### DIRECTIONS
Among these entries, how many lines contain "source"? Say the number and nothing else.

### INFORMATION SHOWN

▬▬▬

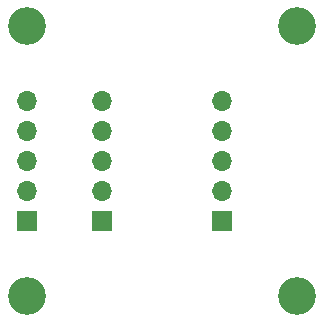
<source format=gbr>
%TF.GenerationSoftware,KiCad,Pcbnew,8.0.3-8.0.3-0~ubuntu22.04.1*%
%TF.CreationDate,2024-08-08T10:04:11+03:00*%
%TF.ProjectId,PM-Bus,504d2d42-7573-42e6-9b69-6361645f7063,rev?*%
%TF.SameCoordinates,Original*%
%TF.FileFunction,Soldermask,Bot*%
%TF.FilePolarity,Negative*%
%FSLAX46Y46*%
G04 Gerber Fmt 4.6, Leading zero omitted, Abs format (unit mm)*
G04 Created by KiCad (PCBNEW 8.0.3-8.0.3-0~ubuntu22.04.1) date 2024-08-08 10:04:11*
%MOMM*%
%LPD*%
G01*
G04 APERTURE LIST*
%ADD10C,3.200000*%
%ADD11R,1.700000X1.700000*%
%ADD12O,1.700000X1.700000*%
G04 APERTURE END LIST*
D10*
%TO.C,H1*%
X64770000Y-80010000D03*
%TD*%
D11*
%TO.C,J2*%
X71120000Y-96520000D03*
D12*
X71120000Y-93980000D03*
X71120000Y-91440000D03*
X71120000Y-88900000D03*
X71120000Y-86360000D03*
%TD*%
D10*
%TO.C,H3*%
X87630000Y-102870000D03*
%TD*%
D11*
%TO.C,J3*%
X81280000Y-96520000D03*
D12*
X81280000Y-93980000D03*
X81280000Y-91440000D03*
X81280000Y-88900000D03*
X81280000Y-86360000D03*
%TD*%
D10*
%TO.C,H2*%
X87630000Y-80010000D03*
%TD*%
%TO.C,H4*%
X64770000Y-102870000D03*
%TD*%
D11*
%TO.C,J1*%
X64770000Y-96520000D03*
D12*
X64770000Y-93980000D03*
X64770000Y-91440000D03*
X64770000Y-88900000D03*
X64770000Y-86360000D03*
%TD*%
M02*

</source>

▬▬▬

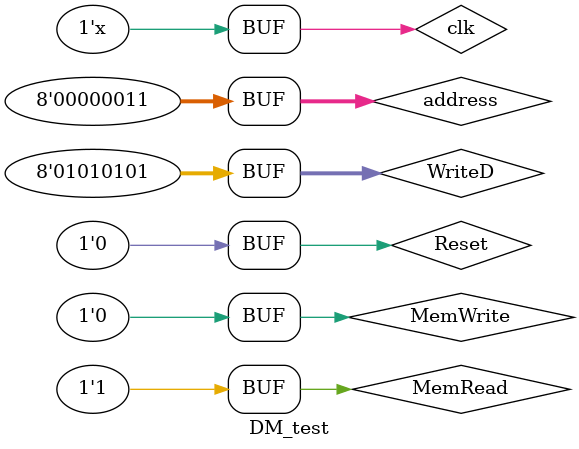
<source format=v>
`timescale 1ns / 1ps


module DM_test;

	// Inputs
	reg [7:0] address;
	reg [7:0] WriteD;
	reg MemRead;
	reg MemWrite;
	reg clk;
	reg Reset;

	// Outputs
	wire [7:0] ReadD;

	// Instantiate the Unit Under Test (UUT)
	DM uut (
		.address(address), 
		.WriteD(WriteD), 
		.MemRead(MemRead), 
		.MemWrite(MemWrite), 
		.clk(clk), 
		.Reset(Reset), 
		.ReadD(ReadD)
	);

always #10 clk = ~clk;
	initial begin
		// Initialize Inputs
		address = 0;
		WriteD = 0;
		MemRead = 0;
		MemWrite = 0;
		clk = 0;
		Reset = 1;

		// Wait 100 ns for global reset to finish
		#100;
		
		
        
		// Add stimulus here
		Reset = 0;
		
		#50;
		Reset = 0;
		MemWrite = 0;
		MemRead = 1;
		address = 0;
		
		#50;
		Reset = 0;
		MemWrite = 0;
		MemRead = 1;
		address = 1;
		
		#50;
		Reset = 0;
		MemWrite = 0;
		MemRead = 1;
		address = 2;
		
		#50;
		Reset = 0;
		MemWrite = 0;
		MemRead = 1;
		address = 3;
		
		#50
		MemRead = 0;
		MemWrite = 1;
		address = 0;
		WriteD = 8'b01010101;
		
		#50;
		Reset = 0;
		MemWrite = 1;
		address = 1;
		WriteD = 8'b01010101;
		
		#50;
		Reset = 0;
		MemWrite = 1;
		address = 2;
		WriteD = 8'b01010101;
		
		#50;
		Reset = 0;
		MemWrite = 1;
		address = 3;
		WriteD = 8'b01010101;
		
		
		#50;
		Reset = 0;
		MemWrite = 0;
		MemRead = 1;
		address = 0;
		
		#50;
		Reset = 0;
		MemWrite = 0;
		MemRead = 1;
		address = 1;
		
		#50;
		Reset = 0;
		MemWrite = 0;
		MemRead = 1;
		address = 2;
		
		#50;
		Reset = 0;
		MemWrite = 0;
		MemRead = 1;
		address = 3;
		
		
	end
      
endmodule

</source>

▬▬▬

### EXERCISE ANSWER
4